### [Provided text]
^^^^^^^^^^^^^^^^

As we buy more and more stuff online, text messages like “track your order at this link: http://….” are accepted as the norm. You’ve probably clicked one or two of those links yourself, right? And why shouldn’t you?

It sounds innocent enough, but it might not be. That simple SMS could be the vehicle for a flubot attack. Clicking on the link could cause massive headaches for mobile operators and the industry as a whole. Increases in mobile malware pose a real threat to the telecommunications infrastructure. The implications are serious – both operationally and commercially.

How does a flubot work?

Successful flubots typically build-out botnets that can cripple telecoms networks by generating large volumes of voice calls and SMS messages, as well as mobile data traffic targeted at specific websites and servers – a DDOS (distributed denial-of-service) attack.

Flubots work like this: distribution systems send personalized SMS messages containing links that look genuine, making them difficult to detect and prevent. Clicking on the link triggers a malware download which can then take over the device and send a similar message to contacts; while also initiating DDOS attacks. The malware can also start phishing for bank details, perform identity theft, or make purchases.

^^^^^^^^^^^^^^^^

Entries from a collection
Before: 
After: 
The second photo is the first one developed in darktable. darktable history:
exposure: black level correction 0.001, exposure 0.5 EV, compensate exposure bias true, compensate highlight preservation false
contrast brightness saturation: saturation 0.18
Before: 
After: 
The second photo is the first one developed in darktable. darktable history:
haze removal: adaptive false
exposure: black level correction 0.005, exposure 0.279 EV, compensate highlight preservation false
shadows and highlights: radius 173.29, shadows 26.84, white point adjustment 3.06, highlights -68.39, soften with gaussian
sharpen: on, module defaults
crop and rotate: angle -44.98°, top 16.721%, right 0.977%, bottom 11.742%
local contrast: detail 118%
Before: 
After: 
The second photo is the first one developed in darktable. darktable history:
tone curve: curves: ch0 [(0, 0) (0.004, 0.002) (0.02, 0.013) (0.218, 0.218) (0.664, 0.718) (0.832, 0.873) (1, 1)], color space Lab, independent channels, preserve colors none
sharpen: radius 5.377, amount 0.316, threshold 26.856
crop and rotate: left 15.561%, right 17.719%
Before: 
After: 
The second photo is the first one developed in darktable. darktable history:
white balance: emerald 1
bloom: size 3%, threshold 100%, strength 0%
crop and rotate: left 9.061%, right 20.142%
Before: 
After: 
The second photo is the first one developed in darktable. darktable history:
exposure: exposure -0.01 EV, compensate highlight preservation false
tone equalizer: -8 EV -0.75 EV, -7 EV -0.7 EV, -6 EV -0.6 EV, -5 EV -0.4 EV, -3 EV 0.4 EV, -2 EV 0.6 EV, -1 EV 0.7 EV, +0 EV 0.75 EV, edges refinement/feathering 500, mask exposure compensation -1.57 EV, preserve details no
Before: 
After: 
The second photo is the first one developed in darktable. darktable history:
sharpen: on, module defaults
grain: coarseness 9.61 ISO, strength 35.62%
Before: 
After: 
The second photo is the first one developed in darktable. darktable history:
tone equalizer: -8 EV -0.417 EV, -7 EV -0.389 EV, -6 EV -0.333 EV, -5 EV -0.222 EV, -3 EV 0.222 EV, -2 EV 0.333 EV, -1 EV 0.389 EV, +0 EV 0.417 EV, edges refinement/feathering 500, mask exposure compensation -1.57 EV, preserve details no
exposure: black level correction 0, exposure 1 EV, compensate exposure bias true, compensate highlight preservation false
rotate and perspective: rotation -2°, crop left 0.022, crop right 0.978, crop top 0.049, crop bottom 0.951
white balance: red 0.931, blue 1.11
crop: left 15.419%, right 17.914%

^^^^^^^^^^^^^^^^

### [Exercise requirements]
Answer these questions from the flubot text above.
(a) What do increases in mobile malware pose a real threat to?
(b) What does DDOS stand for?
(c) What do flubot distribution systems send?

### [Exercise solution]
(a) The telecommunications infrastructure.
(b) Distributed denial-of-service.
(c) Personalized SMS messages containing links that look genuine.